Source passage ->

Thanks for your detailed reply.

As reliability is not of great importance (only the mail queue will be
there and no critical system files), I'd go for speed and cheap price. The
client doesn't have the huge wads of cash for the optimal system with scsi
drives and 64M cache raid card :-/  So I guess if it comes down to the
crunch, speed and cheap price is it.
I'll also scratch the NFS idea since qmail wouldn't work well on it, and
as you said, there wouldn't be much benefit if the other server has the
same problems as well.

Okay... the server right now is an AMD k6-2 500mhz 128M with 2 15G IBM
drives. At this moment, it is really having trouble processing the mail
queue.
sh-2.05# qmail-qstat
messages in queue: 297121
messages in queue but not yet preprocessed: 72333

I checked the log and yesterday it sent about 1 million emails. Do you
think that the above hardware configuration is performing at it's
realistic limit?

Sincerely,
Jason

----- Original Message -----
From: "Russell Coker" <russell@coker.com.au>
To: "Jason Lim" <maillist@jasonlim.com>; <debian-isp@lists.debian.org>
Cc: <bam@coker.com.au>
Sent: Friday, June 08, 2001 3:42 AM
Subject: Re: Finding the Bottleneck


On Thursday 07 June 2001 20:14, Jason Lim wrote:
> I agree with you... it seems more and more likely that the Disks are
> the limiting factor here.

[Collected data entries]
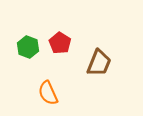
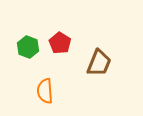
orange semicircle: moved 3 px left, 2 px up; rotated 20 degrees clockwise
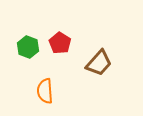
brown trapezoid: rotated 20 degrees clockwise
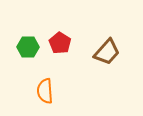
green hexagon: rotated 20 degrees counterclockwise
brown trapezoid: moved 8 px right, 11 px up
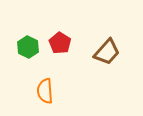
green hexagon: rotated 25 degrees clockwise
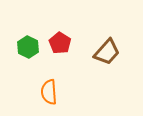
orange semicircle: moved 4 px right, 1 px down
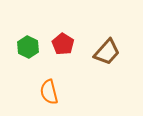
red pentagon: moved 3 px right, 1 px down
orange semicircle: rotated 10 degrees counterclockwise
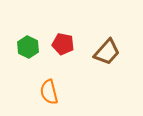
red pentagon: rotated 20 degrees counterclockwise
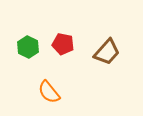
orange semicircle: rotated 25 degrees counterclockwise
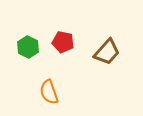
red pentagon: moved 2 px up
orange semicircle: rotated 20 degrees clockwise
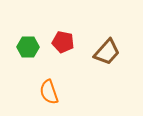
green hexagon: rotated 25 degrees counterclockwise
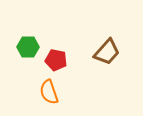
red pentagon: moved 7 px left, 18 px down
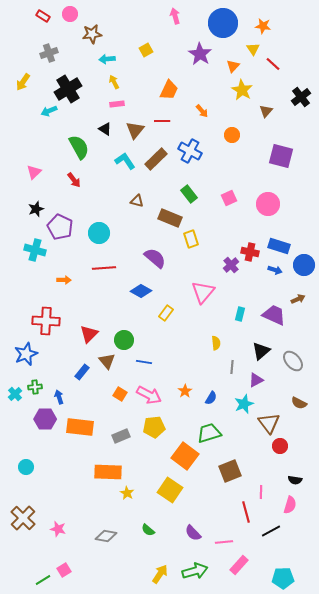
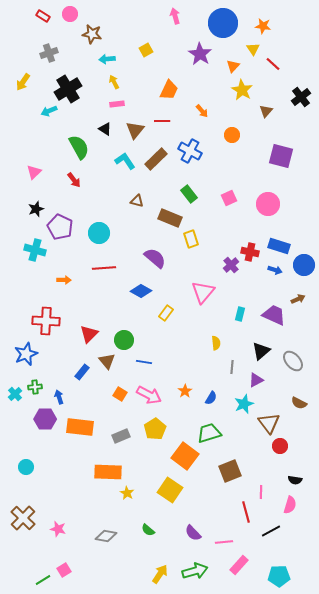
brown star at (92, 34): rotated 18 degrees clockwise
yellow pentagon at (154, 427): moved 1 px right, 2 px down; rotated 25 degrees counterclockwise
cyan pentagon at (283, 578): moved 4 px left, 2 px up
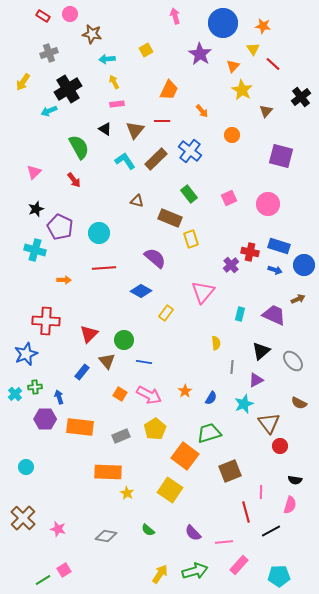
blue cross at (190, 151): rotated 10 degrees clockwise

What this exercise asks ->
• 1. In the email about the mail server, how many emails does the log show were sent yesterday?
• 2. In the email about the mail server, take the part starting with "Thanks for your" and going on through "problems as well.", and change "client" to "customer".
• 3. Carry on the email about the mail server from where it stops.
These records come from a different source than the email.

The results ->
• 1. About 1 million emails.

• 2.
Thanks for your detailed reply.

As reliability is not of great importance (only the mail queue will be
there and no critical system files), I'd go for speed and cheap price. The
customer doesn't have the huge wads of cash for the optimal system with scsi
drives and 64M cache raid card :-/  So I guess if it comes down to the
crunch, speed and cheap price is it.
I'll also scratch the NFS idea since qmail wouldn't work well on it, and
as you said, there wouldn't be much benefit if the other server has the
same problems as well.

• 3.
>
> I guess the next big thing to do would be to run some form of Raid
> (software or hardware) for the mail queue.
>
> Does anyone know of a cheap but adequate raid hardware solution? The
> one's I've seen seem to cost quite a bit. I know that the common cheap
> ATA100 Raid cards available now (using the Highpoint HPT370) don't work
> properly on Linux beacuse of the bad driver support. Anyone know of an
> alternative?

For RAID hardware there are three criteria you desire, reliability, low
price, and speed.  You can have at most two of them.

There are a number of cheap hardware RAID solutions out there which would
be quite OK for home use, but not for a server of the type you are
considering.  If you had several redundant servers with the same data
then one of the cheap hardware RAID solutions might do well though.

> Actually... do you think setting up a seperate box (connected via NFS)
> PURELY for mail queue processing would help at all? Or would the
> bottleneck then be shifted to NFS?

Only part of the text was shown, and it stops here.